Анискин еще строже прежнего выпрямился, сделал руки почти по швам, глаза уставил в стенку – так и стоял до тех пор, пока не выдавил из себя следующее:

– Товарищ Сидоров, ответственно заявляю, что Лютиков все это производит по своей, как говорится, инициативе. Недоработал я с Лютиковым, прошу простить меня, товарищ Сидоров.

Сидоров сладко зевнул, поднялся, высокий, медлительный, еле переставляя ноги, пошел к дверям, не оборачиваясь, процедил:

– Не знаю, не знаю, что с вами и делать… – и скрылся.

А участковый громыхнул кулачищем по столу, остервенев от злости, зашвырнул в окошко, что выходило на огороды, старенькое пресс-папье.

– Ну, Лютиков, ну, Лютиков…

В просторной гостиной-горнице участкового Глафира готовилась подавать обед – громыхала на кухне ухватом, сковородником, чашками да тарелками, а за столом сидели Анискин и рабочий Лютиков, который на месте усидеть не мог – все порывался вскочить, но Анискин строгим взглядом его усаживал.

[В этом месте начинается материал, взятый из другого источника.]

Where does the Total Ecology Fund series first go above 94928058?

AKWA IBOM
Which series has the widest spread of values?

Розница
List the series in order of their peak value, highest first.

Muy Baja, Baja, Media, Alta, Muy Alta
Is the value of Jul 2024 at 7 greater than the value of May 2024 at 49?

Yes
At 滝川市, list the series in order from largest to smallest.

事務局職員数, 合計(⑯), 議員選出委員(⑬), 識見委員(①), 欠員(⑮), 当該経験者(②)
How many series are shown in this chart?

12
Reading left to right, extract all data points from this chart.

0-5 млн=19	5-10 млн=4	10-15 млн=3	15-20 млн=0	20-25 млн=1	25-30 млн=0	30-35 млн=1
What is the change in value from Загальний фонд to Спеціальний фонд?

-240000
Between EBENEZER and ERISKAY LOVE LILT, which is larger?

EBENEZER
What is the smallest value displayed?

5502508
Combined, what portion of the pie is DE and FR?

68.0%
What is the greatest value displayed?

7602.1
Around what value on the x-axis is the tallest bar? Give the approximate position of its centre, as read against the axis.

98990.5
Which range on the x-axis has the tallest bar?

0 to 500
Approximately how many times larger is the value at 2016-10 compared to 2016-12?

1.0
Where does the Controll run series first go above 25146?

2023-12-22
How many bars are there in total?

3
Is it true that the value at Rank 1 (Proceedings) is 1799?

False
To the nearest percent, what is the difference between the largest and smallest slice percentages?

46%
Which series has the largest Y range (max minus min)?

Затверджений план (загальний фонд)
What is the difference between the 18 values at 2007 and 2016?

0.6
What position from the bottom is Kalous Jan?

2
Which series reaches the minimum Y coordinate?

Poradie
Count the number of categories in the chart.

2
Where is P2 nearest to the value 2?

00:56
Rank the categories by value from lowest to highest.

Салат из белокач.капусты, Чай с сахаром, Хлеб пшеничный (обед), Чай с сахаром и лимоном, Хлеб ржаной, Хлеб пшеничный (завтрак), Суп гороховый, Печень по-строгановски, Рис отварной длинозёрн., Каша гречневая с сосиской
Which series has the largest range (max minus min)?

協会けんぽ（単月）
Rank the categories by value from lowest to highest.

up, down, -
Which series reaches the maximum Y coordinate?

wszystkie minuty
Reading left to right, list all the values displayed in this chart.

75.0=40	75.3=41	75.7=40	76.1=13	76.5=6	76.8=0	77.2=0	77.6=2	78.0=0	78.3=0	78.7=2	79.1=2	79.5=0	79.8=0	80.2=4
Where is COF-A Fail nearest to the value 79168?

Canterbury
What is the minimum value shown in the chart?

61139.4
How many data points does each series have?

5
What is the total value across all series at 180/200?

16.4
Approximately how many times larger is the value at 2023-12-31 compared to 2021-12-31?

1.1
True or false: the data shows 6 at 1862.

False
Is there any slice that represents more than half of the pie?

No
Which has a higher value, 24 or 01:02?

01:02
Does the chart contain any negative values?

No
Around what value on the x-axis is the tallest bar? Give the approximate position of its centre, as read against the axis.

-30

– Продолжаю рассказ, товарищ капитан…

– Продолжайте, продолжайте, рядовой запаса товарищ Лютиков.

– …Скрывшись за березой так, чтобы ни один нескромный взгляд меня заметить не мог, продолжаю наблюдение за подозреваемым Буровских. Вижу: другие «шабашники» отвлечены работой, принимаю решение: позвать Буровских! Негромко окликаю его, в дальнейшем голос немножко повышаю. Он слышит, подходит, я ему демонстрирую икону, а сам наблюдаю за каждой черточкой его лица, за каждым изменением психологического состояния. Понимаю: он! Начинает рядиться – хитро! Делает вид: мне икона будто бы не нужна, я ими не интересуюсь, но при случае почему не купить… Делаю вывод: игра! Искусная игра, товарищ капитан!